[Data to use]

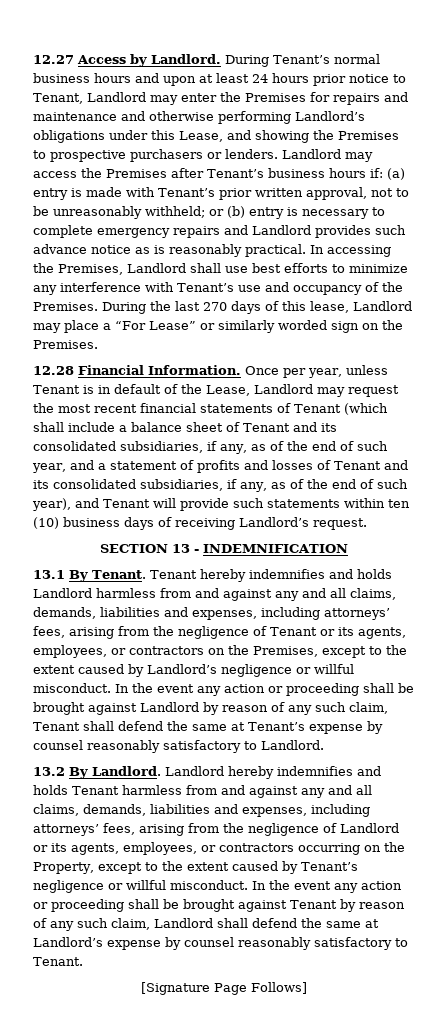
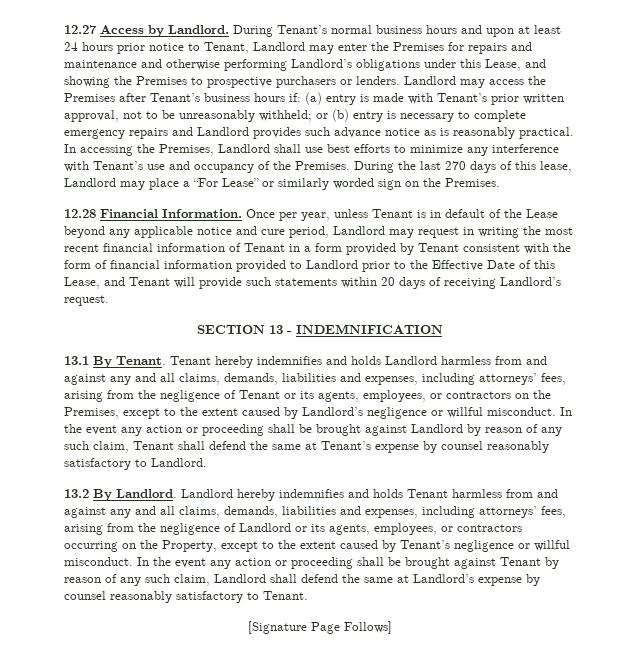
[206,385,250,396] Lease, -> [526,209,558,218] [64,226,329,238] Lease beyond any applicable notice and cure period,
(399, 391) none -> [463,227,519,238] in writing
[200,403,388,415] [33,422,337,432] [33,441,388,454] [32,460,408,473] [33,479,408,492] [32,498,71,511] statements of Tenant (which shall include a balance sheet of Tenant and its consolidated subsidiaries, if any, as of the end of such year, and a statement of profits and losses of Tenant and its consolidated subsidiaries, if any, as of the end of such year), -> [157,243,571,255] [64,260,555,272] [64,277,100,289] information of Tenant in a form provided by Tenant consistent with the form of financial information provided to Landlord prior to the Effective Date of this Lease,
[388,499,410,508] [33,517,120,529] ten (10) business -> [381,277,395,286] 20

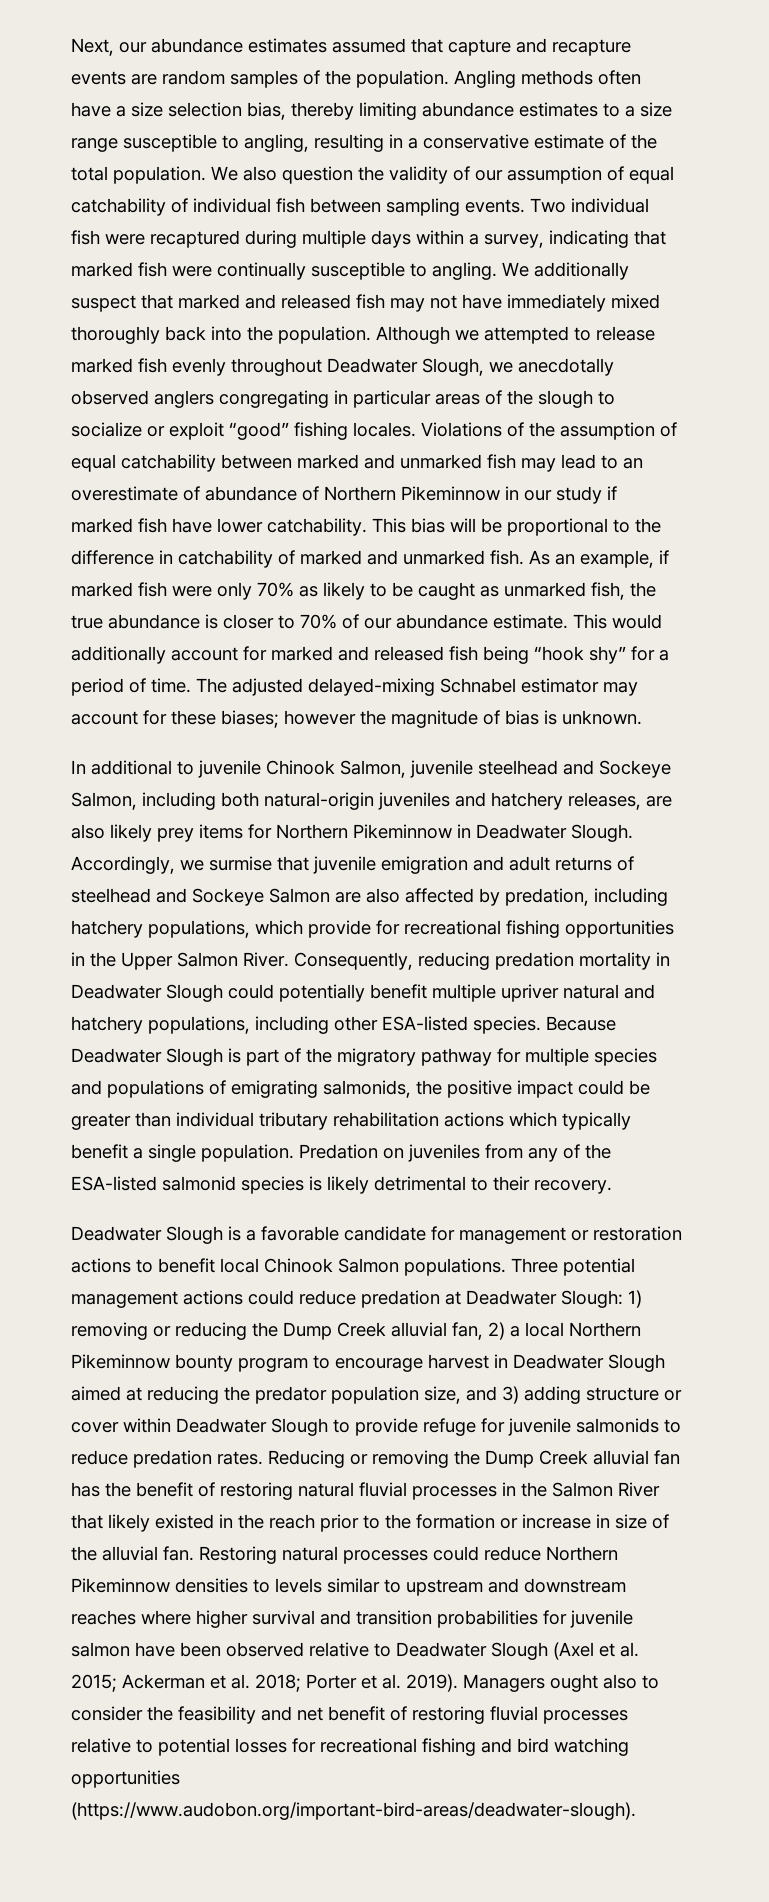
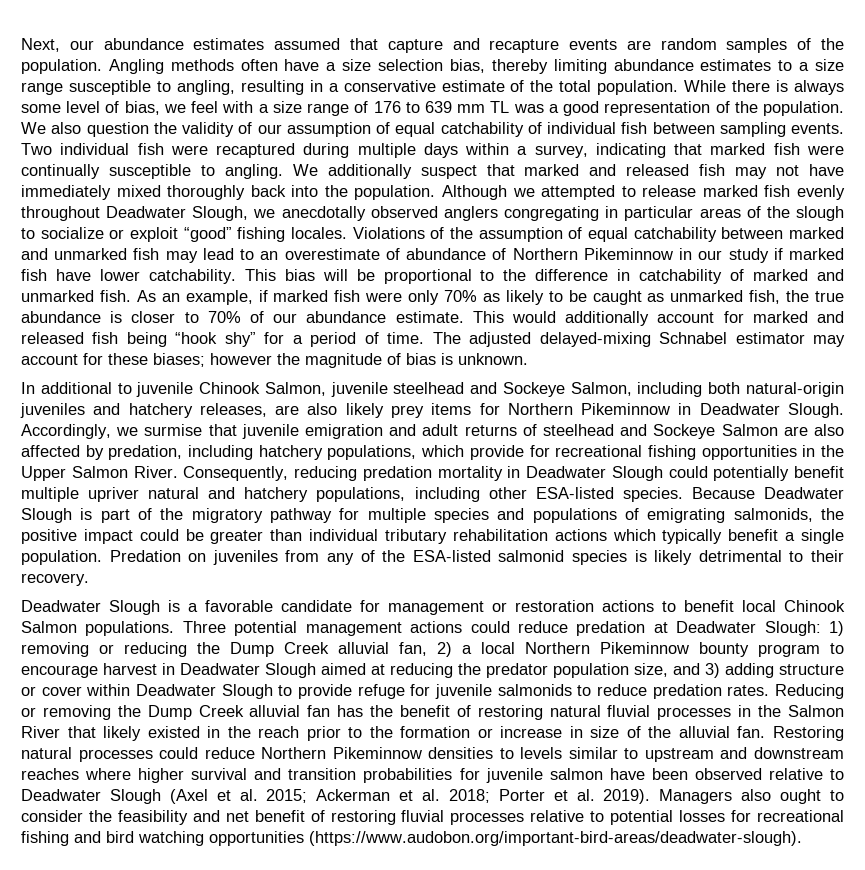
(206, 175) none -> [684,80,844,95] [21,101,845,116] While there is always some level of bias, we feel with a size range of 176 to 639 mm TL was a good representation of the population.
[550,1674,637,1692] ought also -> [741,789,822,804] also ought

[/Data to use]

Assignment:
Your response must consist of the lines from the beginning of the data through the line containing "(399, 391) none", transcribed exactly, with no pictures.

Problem solution:
[206,385,250,396] Lease, -> [526,209,558,218] [64,226,329,238] Lease beyond any applicable notice and cure period,
(399, 391) none -> [463,227,519,238] in writing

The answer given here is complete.